Specifies a weight for the hook, used to determine deployment/execution order. For resources with the same kluctl.io/hook annotation, hooks are executed in ascending order based on hook-weight.

kluctl.io/hook-delete-policy

Defines when to delete the hook resource.

kluctl.io/hook-wait

Defines whether kluctl should wait for hook-completion. It defaults to true and can be manually set to false.

10.3 - Validation

Annotations to control validation

The following annotations influence the validate command.

validate-result.kluctl.io/xxx

If this annotation is found on a resource that is checked while validation, the key and the value of the annotation are added to the validation result, which is then returned by the validate command.

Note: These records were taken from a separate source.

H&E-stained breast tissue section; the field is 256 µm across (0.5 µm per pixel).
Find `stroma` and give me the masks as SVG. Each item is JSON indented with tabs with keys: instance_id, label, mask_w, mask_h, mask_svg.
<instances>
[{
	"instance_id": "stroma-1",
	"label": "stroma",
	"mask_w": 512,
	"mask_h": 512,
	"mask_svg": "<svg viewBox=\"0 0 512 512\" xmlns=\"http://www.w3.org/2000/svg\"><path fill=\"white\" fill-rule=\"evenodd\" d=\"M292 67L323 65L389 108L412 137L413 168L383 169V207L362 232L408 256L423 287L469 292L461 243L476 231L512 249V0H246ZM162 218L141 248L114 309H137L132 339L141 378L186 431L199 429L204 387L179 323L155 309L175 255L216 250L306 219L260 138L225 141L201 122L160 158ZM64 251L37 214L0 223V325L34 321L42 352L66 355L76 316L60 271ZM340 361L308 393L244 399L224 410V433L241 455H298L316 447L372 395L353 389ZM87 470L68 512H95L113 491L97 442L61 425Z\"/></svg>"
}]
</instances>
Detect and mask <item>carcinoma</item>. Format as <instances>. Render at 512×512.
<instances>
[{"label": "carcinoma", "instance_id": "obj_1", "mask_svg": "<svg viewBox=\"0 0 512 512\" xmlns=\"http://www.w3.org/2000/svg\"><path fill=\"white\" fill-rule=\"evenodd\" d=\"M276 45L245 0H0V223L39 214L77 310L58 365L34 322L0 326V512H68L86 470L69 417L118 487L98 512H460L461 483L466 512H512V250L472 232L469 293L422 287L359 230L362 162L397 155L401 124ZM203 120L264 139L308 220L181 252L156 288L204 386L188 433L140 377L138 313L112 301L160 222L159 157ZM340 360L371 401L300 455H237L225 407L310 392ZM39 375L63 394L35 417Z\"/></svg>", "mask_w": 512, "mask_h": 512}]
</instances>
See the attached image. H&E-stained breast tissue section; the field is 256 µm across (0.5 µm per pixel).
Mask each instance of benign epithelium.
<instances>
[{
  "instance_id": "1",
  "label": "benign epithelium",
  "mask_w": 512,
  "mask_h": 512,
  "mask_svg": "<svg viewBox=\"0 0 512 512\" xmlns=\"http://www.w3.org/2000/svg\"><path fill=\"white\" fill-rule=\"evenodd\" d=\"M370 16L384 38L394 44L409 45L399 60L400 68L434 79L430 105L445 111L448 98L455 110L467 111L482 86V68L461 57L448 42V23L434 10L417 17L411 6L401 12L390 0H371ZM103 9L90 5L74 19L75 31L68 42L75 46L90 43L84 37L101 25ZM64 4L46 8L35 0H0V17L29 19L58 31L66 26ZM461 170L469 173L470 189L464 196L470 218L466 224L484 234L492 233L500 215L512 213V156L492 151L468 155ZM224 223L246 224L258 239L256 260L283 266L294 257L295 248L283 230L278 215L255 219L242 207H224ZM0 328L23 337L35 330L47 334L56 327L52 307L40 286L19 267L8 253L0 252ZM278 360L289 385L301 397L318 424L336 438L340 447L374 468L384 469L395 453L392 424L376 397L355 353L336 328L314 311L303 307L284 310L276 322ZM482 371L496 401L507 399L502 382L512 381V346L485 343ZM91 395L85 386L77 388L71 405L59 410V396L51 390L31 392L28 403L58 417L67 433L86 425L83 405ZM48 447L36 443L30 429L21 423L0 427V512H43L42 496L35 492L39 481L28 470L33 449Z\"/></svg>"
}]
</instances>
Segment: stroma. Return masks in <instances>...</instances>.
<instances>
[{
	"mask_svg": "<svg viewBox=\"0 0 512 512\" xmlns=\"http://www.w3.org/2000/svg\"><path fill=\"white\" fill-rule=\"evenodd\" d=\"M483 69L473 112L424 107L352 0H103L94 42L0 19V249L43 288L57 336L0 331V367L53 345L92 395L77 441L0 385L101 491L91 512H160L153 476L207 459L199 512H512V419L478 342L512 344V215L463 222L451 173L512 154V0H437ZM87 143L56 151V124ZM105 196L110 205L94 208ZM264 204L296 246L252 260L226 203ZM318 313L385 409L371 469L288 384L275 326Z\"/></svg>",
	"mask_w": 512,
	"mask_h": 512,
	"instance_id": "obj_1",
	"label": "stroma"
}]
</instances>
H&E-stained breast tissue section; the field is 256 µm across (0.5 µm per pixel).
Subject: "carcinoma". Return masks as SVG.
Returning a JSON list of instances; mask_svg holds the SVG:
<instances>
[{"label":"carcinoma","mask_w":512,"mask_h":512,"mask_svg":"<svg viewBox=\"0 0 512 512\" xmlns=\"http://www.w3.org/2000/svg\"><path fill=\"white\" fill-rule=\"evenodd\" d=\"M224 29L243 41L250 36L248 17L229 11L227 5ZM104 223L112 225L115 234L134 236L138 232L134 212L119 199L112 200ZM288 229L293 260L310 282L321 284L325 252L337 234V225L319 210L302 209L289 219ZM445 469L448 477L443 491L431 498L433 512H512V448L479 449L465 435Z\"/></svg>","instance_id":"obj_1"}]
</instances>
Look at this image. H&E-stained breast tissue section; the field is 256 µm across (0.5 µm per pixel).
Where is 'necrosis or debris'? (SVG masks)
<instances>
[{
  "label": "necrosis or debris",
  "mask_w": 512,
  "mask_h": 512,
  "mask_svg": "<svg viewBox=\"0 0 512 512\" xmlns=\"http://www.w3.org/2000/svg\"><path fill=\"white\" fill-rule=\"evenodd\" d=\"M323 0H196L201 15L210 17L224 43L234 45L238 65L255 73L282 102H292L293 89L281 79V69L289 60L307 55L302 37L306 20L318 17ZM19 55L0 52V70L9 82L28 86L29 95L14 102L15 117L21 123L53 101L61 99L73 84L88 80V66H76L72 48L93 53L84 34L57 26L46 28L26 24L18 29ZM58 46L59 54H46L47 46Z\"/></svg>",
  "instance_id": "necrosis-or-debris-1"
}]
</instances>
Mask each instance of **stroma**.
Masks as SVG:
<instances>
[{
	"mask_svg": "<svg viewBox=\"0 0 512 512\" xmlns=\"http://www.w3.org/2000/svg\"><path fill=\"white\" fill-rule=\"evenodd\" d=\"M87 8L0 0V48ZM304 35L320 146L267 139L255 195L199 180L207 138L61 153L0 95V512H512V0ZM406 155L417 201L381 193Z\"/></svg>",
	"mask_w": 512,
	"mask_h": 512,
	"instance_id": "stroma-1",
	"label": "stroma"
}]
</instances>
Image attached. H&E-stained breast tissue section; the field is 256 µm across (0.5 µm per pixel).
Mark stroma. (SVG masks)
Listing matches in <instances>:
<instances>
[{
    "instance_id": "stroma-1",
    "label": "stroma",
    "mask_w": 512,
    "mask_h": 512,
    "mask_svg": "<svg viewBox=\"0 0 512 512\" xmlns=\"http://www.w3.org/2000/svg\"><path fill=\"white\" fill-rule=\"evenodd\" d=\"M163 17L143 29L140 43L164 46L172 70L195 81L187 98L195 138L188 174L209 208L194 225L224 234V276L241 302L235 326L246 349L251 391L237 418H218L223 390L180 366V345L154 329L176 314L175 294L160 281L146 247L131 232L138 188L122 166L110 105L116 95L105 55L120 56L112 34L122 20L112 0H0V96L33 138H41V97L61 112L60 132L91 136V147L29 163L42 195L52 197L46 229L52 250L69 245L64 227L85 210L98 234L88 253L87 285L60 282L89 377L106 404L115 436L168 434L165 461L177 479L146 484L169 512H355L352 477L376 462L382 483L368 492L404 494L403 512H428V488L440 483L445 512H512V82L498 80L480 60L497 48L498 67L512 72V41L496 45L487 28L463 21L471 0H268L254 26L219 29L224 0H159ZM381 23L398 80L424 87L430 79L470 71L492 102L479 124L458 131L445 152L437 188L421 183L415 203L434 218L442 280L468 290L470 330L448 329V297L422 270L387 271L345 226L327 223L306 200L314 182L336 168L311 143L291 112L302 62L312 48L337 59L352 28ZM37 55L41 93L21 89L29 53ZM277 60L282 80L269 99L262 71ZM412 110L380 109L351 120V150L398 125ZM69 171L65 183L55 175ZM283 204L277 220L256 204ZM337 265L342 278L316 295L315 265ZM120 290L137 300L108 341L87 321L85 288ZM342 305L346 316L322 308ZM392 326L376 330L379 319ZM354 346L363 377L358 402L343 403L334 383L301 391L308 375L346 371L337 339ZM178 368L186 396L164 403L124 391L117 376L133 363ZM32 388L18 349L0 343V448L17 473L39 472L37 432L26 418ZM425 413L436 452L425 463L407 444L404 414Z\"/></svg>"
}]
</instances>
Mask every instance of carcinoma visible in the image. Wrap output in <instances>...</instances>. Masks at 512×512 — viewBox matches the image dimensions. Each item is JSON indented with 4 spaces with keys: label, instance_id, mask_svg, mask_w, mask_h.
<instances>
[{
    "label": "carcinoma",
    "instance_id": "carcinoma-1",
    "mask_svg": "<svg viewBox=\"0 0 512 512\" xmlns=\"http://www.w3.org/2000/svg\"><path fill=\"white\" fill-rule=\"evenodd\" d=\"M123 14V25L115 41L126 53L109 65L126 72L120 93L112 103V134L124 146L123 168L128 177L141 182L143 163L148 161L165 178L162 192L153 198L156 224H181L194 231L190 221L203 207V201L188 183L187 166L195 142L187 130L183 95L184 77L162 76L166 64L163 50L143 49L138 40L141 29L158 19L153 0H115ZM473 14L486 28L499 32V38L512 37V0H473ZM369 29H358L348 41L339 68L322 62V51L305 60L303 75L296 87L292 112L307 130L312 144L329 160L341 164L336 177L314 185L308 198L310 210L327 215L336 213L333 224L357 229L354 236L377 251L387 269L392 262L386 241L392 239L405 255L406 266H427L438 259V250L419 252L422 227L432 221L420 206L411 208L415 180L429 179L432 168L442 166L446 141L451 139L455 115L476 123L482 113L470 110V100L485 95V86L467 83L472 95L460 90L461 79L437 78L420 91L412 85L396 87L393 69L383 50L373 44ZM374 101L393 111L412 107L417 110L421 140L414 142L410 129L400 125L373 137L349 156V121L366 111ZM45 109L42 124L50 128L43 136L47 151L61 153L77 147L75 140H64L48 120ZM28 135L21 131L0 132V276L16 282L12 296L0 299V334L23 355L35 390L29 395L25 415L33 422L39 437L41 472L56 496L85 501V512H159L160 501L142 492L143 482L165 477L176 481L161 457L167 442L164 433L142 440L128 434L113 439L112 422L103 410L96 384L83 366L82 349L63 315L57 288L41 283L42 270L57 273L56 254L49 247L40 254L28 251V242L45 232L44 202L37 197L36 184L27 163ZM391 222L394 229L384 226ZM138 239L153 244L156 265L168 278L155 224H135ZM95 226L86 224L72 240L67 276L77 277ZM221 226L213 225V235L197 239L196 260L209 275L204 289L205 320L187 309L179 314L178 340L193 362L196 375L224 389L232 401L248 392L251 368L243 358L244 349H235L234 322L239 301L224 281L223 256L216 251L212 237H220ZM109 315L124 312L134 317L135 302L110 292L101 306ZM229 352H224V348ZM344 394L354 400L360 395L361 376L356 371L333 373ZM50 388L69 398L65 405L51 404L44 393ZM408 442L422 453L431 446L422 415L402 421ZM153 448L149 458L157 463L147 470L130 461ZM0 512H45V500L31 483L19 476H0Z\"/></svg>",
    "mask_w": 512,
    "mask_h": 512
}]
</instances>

The annotation key is dynamic, meaning that all annotations that begin with validate-result.kluctl.io/ are taken into account.

kluctl.io/validate-ignore

If this annotation is set to true, the object will be ignored while kluctl validate is run.

10.4 - Kustomize

Annotations on the kustomization.yaml resource

Even though the kustomization.yaml from Kustomize deployments are not really Kubernetes resources (as they are not really deployed), they have the same structure as Kubernetes resources. This also means that the kustomization.yaml can define metadata and annotations. Through these annotations, additional behavior on the deployment can be controlled.

Example:

apiVersion: kustomize.config.k8s.io/v1beta1
kind: Kustomization

metadata:
  annotations:
    kluctl.io/barrier: "true"
    kluctl.io/wait-readiness: "true"

resources:
  - deployment.yaml

kluctl.io/barrier

If set to true, kluctl will wait for all previous objects to be applied (but not necessarily ready). This has the same effect as barrier from deployment projects.

kluctl.io/wait-readiness

If set to true, kluctl will wait for readiness of all objects from this kustomization project. Readiness is defined the same as in hook readiness. Waiting happens after all resources from the current deployment item have been applied.